Ob die Jungfreisinnigen davon Kenntnis nehmen und bereit sind, von ihrer rein destruktiven Politik abzulassen, ist unwahrscheinlich. Wie ihre Reaktion auf die Abstimmungsniederlage und ihre bereits lancierten oder angekündigten Vorstösse zeigen, werden sie sich nicht beirren lassen und die städtische Politik noch einige Zeit mit ihrem Kreuzzug gegen die angeblich verschwenderische Verwaltung und die zu hohen Steuern auf Trab halten.

Damit riskieren sie aber, in die Sackgasse zu geraten wie einst der Schaffhauser Landesring, der vor dreissig Jahren dasselbe Ziel verfolgte wie die heutigen Jungfreisinnigen. Nach anfänglichen Erfolgen beim Publikum kippte damals allmählich die Stimmung. Ermüdet von der immer gleichen negativen Leier entzog das Stimmvolk dem Landesring seine Zuneigung und schickte ihn in die wohlverdiente Wüste.

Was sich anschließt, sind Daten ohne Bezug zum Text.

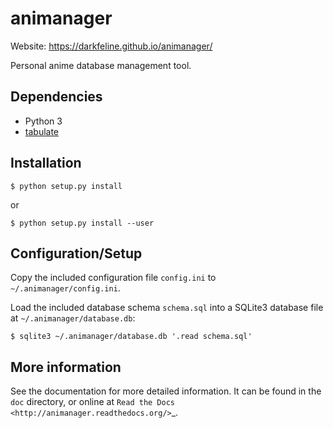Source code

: # animanager

Website: https://darkfeline.github.io/animanager/

Personal anime database management tool.

## Dependencies

* Python 3
* [tabulate][1]

[1]: https://pypi.python.org/pypi/tabulate

## Installation

    $ python setup.py install

or

    $ python setup.py install --user

## Configuration/Setup

Copy the included configuration file `config.ini` to `~/.animanager/config.ini`.

Load the included database schema `schema.sql` into a SQLite3 database file at
`~/.animanager/database.db`:

    $ sqlite3 ~/.animanager/database.db '.read schema.sql'

## More information

See the documentation for more detailed information.  It can be found in the
`doc` directory, or online at `Read the Docs
<http://animanager.readthedocs.org/>`_.
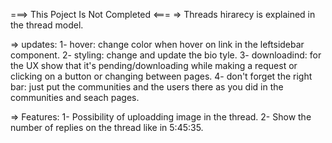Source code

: ===> This Poject Is Not Completed <===
=> Threads hirarecy is explained in the thread model.

=> updates:
1- hover: change color when hover on link in the leftsidebar component.
2- styling: change and update the bio tyle.
3- downloadind: for the UX show that it's pending/downloading while making a request or clicking on a button or changing between pages.
4- don't forget the right bar: just put the communities and the users there as you did in the communities and seach pages.

=> Features:
1- Possibility of uploadding image in the thread.
2- Show the number of replies on the thread like in 5:45:35.
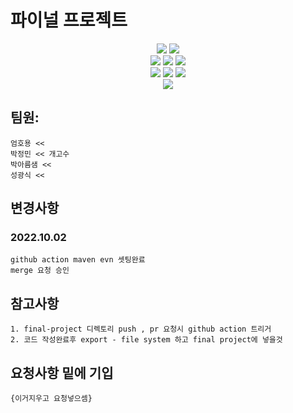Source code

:# 파이널 프로젝트
<div align=center>
<img src="https://img.shields.io/badge/amazon ec2-FF9900?style=for-the-badge&logo=amazon ec2&logoColor=white">
<img src="https://img.shields.io/badge/mysql-4479A1.svg?style=for-the-badge&logo=mysql&logoColor=white">
</div>

<div align=center>
	<img src="https://img.shields.io/badge/kubernetes-326CE5.svg?style=for-the-badge&logo=kubernetes&logoColor=white">
	<img src="https://img.shields.io/badge/podman-892CA0.svg?style=for-the-badge&logo=podman&logoColor=white">
	<img src="https://img.shields.io/badge/github actions-2088FF.svg?style=for-the-badge&logo=githubactions&logoColor=white">
	
	
</div>

<div align=center>
<img src="https://img.shields.io/badge/spring-6DB33F.svg?style=for-the-badge&logo=spring&logoColor=white">
<img src="https://img.shields.io/badge/html5-E34F26.svg?style=for-the-badge&logo=html5&logoColor=white">
<img src="https://img.shields.io/badge/react-61DAFB.svg?style=for-the-badge&logo=react&logoColor=black">

</div>

<div align=center>
<img src="https://img.shields.io/badge/elastic stack-005571.svg?style=for-the-badge&logo=elastic stack&logoColor=white">

</div>

## 팀원:
	
	엄호용 << 
  	박정민 << 개고수
  	박아름샘 << 
  	성광식 <<


## 변경사항
### 2022.10.02 

	github action maven evn 셋팅완료
	merge 요청 승인  
	
## 참고사항

	1. final-project 디렉토리 push , pr 요청시 github action 트리거
	2. 코드 작성완료후 export - file system 하고 final project에 넣을것 

## 요청사항 밑에 기입 

	{이거지우고 요청넣으셈}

So könnte es auch den Jungfreisinnigen ergehen, denn in ihrer Verbohrtheit bemerkten sie noch nicht, dass sie den Bogen überspannt haben. So verspielten sie mit ihrem Politstil bei vielen bürgerlichen Wählern jeden Kredit, ausserdem sind sie nicht flexibel genug, um sich konstruktiv in die nun angelaufene Debatte über die künftige städtische Finanzpolitik einzubringen. Wenn die Jungfreisinnigen nichts dazulernen, dann werden auch sie bald so sang- und klanglos in der Versenkung verschwinden wie der längst untergegangene Landesring.